* [Assignment] Between the line containing "防火板饰面：现代吉他制造的智慧选择" and the line containing "难，皮纹防火板以其逼真纹理与卓越阻燃性能，正成为K" lies a run of lines; give that run again exactly, with both of those lines, and nothing else from the entries below.
─── Records supplied ───
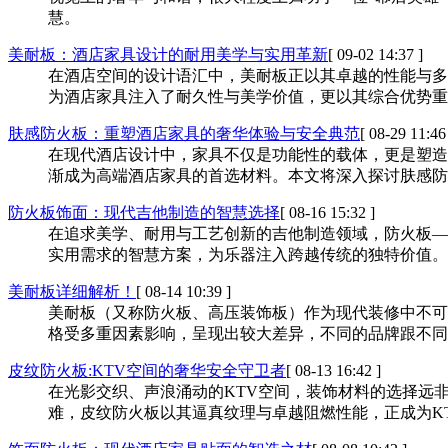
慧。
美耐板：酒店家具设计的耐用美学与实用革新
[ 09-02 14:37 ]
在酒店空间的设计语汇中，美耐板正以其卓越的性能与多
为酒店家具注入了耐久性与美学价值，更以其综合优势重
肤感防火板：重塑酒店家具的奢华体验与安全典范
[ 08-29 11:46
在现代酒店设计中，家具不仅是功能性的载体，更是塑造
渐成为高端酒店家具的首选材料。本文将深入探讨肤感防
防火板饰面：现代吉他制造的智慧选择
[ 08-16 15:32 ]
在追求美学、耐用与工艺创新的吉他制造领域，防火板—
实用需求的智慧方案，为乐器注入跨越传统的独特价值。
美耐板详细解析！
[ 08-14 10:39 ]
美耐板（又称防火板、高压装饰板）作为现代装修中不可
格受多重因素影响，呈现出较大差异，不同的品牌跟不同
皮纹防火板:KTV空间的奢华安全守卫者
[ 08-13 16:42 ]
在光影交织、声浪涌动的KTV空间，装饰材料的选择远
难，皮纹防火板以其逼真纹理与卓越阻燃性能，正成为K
───
─── Records supplied ───
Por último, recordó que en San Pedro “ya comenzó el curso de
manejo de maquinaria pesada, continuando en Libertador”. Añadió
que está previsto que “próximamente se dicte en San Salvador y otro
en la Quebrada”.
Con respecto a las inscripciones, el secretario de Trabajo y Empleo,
───
─── Records supplied ───
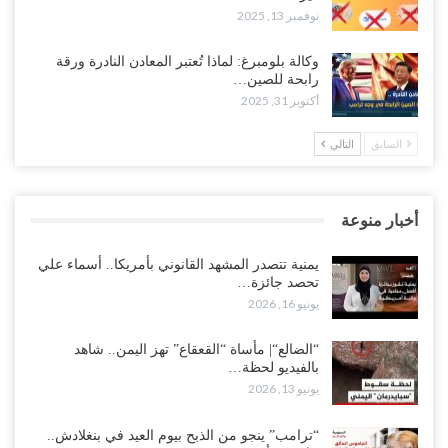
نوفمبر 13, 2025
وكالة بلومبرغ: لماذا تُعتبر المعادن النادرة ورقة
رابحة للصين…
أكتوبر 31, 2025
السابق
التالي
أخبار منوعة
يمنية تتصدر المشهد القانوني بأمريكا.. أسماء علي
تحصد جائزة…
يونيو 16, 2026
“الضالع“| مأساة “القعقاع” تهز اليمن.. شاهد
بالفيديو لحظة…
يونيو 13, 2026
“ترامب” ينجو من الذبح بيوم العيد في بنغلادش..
───
* [Exercise output]
防火板饰面：现代吉他制造的智慧选择
[ 08-16 15:32 ]
在追求美学、耐用与工艺创新的吉他制造领域，防火板—
实用需求的智慧方案，为乐器注入跨越传统的独特价值。
美耐板详细解析！
[ 08-14 10:39 ]
美耐板（又称防火板、高压装饰板）作为现代装修中不可
格受多重因素影响，呈现出较大差异，不同的品牌跟不同
皮纹防火板:KTV空间的奢华安全守卫者
[ 08-13 16:42 ]
在光影交织、声浪涌动的KTV空间，装饰材料的选择远
难，皮纹防火板以其逼真纹理与卓越阻燃性能，正成为K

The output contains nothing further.